(GIVEN PROBLEM 1)
In the forum thread comparing Champion and Battle Master fighters, how many encounters without a short rest does it take the Champion to outdamage the Battle Master at level 20?
(GIVEN PROBLEM 2)
Carry on the forum thread comparing Champion and Battle Master fighters from its final post onward.

(SELECTED EXTRACT)

_____

If we assume 3-round encounters, both Fighters are making 12 attacks per encounter.

After 6 Feinting Attacks, the Battle Master is 53.4 damage up. In the other 6 attacks of the first encounter the Champion pays off 5 of that damage, leaving the Battle Master up 48.4.

Assuming no short rests, the Battle Master regains one superiority die per encounter after that with Relentless and so another 8.9 damage.

In the 11 attacks each Fighter makes during each encounter after the first when the Battle Master is not making Feinting Attacks, the Champion gains 9.1 damage.

So at level 20 it takes the Champion 242 encounters without a short rest to outdamage the Battle Master.

I'll do the math with Great Weapon Master power attacks later, but I suspect they make it impossible for the Champion to ever catch up.

Jack the Lad fucked around with this message at 17:55 on Sep 12, 2014

thespaceinvader
Mar 30, 2011

The slightest touch from a Gol-Shogeg will result in Instant Death!
Out of interest, given how sucky 5e crits are, what are the chances that a crit deals less damage than an average hit would? I know it's possible but the probability maths are beyond me at the end of a long week.

At least part of the problem with the Champion is that crits SUCK in 5e.

Babylon Astronaut
Apr 19, 2012
Sure, the math is fucko, but the intent was the champion (of sucking) did huge crits at the expense of being interesting or fun to play. My theory is crits are so weak because they removed the larger die of damage you did when you critted and didn't replace it.

Babylon Astronaut fucked around with this message at 18:39 on Sep 12, 2014

mastershakeman
Oct 28, 2008

by vyelkin
Basically 5e fighters should be replaced with 2.5e ones that sever limbs on crits and interrupt casters.

moths
Aug 25, 2004

I would also still appreciate some danger.



Melee critical hits should straight up kill things. It's a sharp chunk of hardened metal in an expert's hands, death ought to be the most frequent outcome of steel-to-skull collisions.

_____

(DATA EXTRACT)
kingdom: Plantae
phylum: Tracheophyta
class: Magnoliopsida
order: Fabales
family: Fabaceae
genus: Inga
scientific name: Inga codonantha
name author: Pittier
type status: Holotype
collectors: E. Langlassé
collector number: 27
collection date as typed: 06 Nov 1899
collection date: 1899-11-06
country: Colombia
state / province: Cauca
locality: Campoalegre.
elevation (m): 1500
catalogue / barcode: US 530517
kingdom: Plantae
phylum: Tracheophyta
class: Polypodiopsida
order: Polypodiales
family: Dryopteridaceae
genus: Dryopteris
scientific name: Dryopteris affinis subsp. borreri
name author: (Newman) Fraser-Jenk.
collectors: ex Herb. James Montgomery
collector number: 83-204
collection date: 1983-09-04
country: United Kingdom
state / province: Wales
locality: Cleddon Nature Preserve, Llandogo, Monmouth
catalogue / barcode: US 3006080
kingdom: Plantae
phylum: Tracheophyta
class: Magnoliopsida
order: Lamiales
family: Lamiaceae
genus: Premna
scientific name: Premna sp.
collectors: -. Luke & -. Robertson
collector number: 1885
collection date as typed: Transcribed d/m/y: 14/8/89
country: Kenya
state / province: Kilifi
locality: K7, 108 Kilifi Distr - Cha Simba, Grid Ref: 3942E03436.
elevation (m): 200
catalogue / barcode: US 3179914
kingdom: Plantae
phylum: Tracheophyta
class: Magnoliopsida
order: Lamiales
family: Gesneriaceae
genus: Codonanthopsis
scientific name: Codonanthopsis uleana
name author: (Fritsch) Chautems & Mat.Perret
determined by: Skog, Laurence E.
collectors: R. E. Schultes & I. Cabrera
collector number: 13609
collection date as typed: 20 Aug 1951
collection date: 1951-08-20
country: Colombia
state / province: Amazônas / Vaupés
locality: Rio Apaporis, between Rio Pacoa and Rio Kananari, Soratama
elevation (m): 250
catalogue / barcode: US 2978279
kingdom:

_____

(RESPONSE 1)
242 encounters.

(RESPONSE 2)
Slimnoid
Sep 6, 2012

Does that mean I don't get the job?

mastershakeman posted:

Basically 5e fighters should be replaced with 2.5e ones that sever limbs on crits and interrupt casters.

So long as they have saves that say "gently caress you" then I'm fine with this.

Strength of Many
Jan 13, 2012

The butthurt is the life... and it shall be mine.

Jack the Lad posted:

It's not massive damage, though. Crits are really weak in 5e; at best it's +8.33 damage.

In fact, 'doing massive damage every once in a while at the cost of doing less damage most of the time' more accurately describes the Battle Master than the Champion - except the Battle Master can control when it happens.

I agree with you that bumping critical damage to make the average in line with the Battle Master would not fix the class.

(It also takes something like a 12-20 crit range to do so.)

Or making the crit multiplier more than x2. Even then Champion would still be dogshit.

Jack the Lad posted:

Yes, most definitely. In fact, it gets much worse.

The damage the Champion gains from its 15% crit range (10% more than the Battle Master) is very easy to calculate; it's 10% of the extra damage they gain when they crit, or 0.83, for each attack.

Against opponents with 18+ AC the Battle Master does 8.9 more damage than the Champion each time they use Feinting Attack.

If we assume 3-round encounters, both Fighters are making 12 attacks per encounter.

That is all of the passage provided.